→ **EXCERPT PROVIDED**

>> begin

Those old Stanley shooting boards and irons are getting more rare. Still, one in good shape and properly adjusted are a real treasure. 
http://www.supertool.com/StanleyBG/stan7.htm#num52 (Browsing Patrick Leach's site will suck hours out of your life!)

I've made a few shooting boards, they work so slick! Nothing like being able to tune up a miter by 0.001" and fractions of a degree!


----------



## rwyoung (Aug 3, 2008)

timbertailor said:


> Beautiful work. One can only imagine how many hours you have in it.
> 
> I don't do much hand work, other than cleaning out a mortis here and there or planing down a high point.
> 
> ...


Not counting glue drying time, only about 4 hours. That was probably long but this pine was so crumbly. Had to take such little bites to keep it from crushing. Remember, sharp cures all!

Doing stuff by hand doesn't have to be impossibly slow. They old-timers that did this for a living figured out lots of short cuts. Time was money for them too. Sure, you can rip faster with a table saw and knock out half-blinds at blinding speed with a DT jig and router but sometimes it is just as much fun to slow down just a little and appreciate the PROCESS as much as the PRODUCT.


----------



## Mike Wingate (Apr 26, 2009)

I have loads of old Record and Stanley plough, rebate, router planes. All replaced by my routers.


----------



## Hamlin (Dec 25, 2005)

Hi Rob,

Nicely done.  If I may suggest on your DT's with Pine, try using the Coping saw. It may help a bit with the crumbling part.

>> end

→ **SET PROBLEM**
In the woodworking forum excerpt, take the passage starting with "I've made a" and going on through "(Aug 3, 2008)", and rewrite it with "joint" in place of "miter".

→ **RECORD LIST**

>> begin

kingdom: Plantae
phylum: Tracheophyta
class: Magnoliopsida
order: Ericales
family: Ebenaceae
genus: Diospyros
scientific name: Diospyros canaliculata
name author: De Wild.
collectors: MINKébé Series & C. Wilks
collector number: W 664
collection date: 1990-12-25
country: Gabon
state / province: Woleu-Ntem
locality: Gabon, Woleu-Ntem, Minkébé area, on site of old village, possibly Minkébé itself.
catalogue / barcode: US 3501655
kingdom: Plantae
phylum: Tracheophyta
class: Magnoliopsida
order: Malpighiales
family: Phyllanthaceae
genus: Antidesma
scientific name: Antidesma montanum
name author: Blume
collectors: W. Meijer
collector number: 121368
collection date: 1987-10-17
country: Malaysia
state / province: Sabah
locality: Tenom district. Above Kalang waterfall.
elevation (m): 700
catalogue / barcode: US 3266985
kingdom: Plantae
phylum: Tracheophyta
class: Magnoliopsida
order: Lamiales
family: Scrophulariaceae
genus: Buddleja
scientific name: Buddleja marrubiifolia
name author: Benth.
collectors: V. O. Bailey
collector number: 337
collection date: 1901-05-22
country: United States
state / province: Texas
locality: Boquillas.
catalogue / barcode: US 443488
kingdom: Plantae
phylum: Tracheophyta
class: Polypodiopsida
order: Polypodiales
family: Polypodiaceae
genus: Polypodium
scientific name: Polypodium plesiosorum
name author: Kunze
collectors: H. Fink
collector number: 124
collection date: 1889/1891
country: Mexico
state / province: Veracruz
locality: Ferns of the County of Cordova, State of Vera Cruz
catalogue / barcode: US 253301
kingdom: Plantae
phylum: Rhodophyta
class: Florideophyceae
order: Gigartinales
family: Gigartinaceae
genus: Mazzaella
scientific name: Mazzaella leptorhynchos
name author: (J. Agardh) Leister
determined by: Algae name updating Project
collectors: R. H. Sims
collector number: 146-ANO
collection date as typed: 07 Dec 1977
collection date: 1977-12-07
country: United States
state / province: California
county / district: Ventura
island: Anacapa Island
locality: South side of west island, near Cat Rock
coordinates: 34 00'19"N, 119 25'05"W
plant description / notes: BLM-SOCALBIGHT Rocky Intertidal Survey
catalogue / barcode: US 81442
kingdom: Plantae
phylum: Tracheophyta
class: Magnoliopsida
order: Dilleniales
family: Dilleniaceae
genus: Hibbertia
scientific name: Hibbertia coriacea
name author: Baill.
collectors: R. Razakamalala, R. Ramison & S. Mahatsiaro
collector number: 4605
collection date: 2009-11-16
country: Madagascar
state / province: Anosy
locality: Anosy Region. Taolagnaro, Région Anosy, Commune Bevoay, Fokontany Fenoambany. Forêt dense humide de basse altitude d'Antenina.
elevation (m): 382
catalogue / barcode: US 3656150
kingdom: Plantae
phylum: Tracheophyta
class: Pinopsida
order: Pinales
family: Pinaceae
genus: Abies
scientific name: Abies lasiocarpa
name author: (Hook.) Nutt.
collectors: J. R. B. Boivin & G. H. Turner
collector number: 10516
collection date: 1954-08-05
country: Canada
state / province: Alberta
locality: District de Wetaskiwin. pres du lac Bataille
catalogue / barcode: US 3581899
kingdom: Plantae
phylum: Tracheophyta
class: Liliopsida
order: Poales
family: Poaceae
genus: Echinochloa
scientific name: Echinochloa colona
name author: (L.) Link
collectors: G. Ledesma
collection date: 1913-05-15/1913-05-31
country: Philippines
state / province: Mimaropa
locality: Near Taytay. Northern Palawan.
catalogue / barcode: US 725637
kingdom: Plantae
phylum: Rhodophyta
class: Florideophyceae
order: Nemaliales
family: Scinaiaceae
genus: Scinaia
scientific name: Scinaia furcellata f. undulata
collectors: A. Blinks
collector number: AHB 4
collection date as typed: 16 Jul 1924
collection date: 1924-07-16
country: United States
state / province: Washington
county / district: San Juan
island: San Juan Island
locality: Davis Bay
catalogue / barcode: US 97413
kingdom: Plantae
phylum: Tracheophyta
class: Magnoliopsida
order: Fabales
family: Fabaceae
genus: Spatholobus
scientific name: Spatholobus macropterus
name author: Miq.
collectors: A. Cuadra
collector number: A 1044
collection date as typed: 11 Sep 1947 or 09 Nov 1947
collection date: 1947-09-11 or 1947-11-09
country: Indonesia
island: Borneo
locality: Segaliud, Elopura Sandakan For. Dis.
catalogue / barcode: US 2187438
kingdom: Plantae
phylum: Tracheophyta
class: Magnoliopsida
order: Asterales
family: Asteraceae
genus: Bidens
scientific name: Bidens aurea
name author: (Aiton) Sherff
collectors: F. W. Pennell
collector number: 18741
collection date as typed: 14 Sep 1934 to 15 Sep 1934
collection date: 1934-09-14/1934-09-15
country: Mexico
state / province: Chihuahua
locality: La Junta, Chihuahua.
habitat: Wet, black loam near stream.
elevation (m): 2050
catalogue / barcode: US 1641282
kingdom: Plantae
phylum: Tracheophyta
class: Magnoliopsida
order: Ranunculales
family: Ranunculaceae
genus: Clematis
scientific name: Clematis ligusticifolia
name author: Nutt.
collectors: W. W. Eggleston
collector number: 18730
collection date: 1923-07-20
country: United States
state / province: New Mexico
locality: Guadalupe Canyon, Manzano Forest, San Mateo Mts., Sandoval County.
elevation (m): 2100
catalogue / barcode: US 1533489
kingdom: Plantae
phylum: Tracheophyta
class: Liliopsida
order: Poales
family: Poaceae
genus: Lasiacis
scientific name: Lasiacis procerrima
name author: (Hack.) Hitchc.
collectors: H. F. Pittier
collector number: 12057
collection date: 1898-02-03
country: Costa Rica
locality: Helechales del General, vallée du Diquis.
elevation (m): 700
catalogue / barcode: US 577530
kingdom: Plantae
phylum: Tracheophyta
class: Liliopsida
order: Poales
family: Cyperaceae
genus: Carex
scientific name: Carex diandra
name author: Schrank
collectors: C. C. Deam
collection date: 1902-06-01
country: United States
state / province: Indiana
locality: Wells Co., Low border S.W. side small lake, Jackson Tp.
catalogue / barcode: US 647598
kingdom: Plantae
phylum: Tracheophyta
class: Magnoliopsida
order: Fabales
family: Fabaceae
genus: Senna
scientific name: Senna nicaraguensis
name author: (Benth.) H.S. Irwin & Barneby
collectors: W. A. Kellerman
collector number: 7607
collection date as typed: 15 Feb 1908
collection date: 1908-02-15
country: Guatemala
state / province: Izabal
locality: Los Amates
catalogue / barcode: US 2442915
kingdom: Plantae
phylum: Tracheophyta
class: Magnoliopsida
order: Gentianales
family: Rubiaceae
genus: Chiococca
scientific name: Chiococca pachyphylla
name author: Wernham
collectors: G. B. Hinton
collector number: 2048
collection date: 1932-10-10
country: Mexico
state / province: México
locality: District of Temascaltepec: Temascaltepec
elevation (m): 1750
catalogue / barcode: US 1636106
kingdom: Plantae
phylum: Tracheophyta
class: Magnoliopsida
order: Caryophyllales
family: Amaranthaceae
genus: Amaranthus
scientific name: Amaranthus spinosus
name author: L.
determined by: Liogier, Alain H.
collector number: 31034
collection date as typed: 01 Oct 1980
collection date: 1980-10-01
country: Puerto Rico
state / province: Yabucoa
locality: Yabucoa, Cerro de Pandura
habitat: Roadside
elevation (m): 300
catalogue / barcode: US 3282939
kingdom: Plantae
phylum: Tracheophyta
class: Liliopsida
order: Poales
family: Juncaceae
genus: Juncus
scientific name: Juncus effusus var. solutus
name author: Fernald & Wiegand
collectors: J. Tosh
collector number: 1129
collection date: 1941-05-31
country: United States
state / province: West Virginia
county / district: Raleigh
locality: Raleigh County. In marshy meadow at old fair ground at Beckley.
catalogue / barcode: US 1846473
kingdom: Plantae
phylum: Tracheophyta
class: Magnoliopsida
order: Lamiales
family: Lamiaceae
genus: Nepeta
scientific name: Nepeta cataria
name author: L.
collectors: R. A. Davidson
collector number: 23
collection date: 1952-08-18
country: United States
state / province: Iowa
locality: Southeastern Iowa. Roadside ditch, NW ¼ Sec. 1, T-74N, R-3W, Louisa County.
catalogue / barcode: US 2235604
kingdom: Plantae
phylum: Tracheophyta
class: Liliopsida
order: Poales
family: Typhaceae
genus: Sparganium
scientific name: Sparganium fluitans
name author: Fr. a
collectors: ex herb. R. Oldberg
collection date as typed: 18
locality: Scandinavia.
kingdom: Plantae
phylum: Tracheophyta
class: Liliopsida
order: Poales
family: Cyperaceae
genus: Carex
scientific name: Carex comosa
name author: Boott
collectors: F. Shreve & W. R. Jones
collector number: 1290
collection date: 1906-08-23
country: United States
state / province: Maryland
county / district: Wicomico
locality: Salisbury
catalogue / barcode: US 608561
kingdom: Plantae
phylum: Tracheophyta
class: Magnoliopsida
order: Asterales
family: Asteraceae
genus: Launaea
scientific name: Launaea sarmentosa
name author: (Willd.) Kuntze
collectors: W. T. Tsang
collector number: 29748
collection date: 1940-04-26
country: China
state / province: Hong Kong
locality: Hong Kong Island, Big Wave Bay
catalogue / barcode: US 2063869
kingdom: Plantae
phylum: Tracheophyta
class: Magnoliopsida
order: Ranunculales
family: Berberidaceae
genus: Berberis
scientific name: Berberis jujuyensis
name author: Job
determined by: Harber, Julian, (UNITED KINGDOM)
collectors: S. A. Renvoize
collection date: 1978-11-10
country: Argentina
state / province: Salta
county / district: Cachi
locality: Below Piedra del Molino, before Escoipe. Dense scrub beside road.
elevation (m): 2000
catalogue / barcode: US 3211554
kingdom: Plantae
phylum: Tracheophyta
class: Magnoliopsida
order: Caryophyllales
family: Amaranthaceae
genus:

>> end

→ **EXERCISE ANSWER**
I've made a few shooting boards, they work so slick! Nothing like being able to tune up a joint by 0.001" and fractions of a degree!


----------



## rwyoung (Aug 3, 2008)